Time and time again. You can’t deploy crypto in the browser. Being from Switzerland certainly helps, because the US government can’t just come with a gag order forcing them to decrypt users' emails, but you still have to put your full trust into the provider to live up to their promise.
Their setup is less insane than most (at least they don’t have all the plaintext data on their server locally, and use unique per-user keys). Many issues remain, like the fact that most SMTP traffic is not end-to-end encrypted, so mail comes in and often goes out in plain text. So even if the transport protocol is probably encrypted (TLS), every mail server in the delivery chain can intercept or modify the data.
Their client-side crypto is an additional layer on top of HTTPS, which provides something HTTPS does not: the fact that the server side must not know the plaintext of the payload data.
To me it sounds like adding a false sense of security when there’s effectively nothing stopping a sophisticated attacker or a government entity to completely reverse all efforts.
We have seen this exact case with Lavabit before.

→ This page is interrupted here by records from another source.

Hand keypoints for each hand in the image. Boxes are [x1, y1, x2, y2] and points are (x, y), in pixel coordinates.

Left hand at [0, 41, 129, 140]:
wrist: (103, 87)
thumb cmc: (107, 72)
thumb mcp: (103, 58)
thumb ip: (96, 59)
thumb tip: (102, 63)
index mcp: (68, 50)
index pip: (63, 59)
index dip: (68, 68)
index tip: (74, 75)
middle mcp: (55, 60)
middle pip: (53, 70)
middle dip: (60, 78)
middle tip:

It doesn’t help to have additional layers, if they can’t all be scraped off. It’s making money off of people’s fears without actually addressing them.

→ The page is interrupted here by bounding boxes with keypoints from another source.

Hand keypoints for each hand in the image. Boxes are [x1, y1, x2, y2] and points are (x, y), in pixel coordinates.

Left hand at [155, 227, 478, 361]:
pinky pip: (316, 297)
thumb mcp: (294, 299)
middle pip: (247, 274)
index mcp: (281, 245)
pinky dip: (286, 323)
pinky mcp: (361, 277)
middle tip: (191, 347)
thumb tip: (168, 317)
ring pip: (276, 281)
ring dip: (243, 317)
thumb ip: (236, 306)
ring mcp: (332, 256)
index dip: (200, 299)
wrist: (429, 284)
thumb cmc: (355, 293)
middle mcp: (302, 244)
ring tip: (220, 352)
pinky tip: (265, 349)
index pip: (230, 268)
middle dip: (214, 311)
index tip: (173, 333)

Yes, but Lavabit did have the single encryption/decryption key for all his data. In the case of Photonmail, they don’t.
I agree that this approach is not 100% fool proof, but it’s much harder to pull off unnoticed.
That is an interesting point, indeed. In the day and age of gag orders being auditability by the users could become an interesting feature.
Just because you’re European doesn’t mean the men in black suits won’t get you. If they want to get you, they will get you. I remember Lavabit.
I’ve had an account for a bit. It’s neat, but not something I feel I’d use regularly. You have a login password, which they’re aware of, and a second encryption password to decrypt your mail after logging in. Your private key for the encryption is stored on their servers. Prontonmail -> Protonmail emails are encrypted “end to end”, but it’s not clear to me what happens with your mail when a non-protonmail account sends you something… I think it just sits unencrypted until the next time you log in.
When you want to encrypt something for non-protonmail users, they get an (styled, with HTML/JS I think) email, asking them to click a link and enter a password that you gave them out of band to decrypt the message (all done in a browser).
Overall, it’s nice if you’re only emailing other people with protonmail accounts, but clunky if not. I’m not even sure that it provides a better UI than Enigmail/GPG + Thunderbird.
I really like it. It’s still in beta and there’s room for improvement but I see it becoming a really solid tool.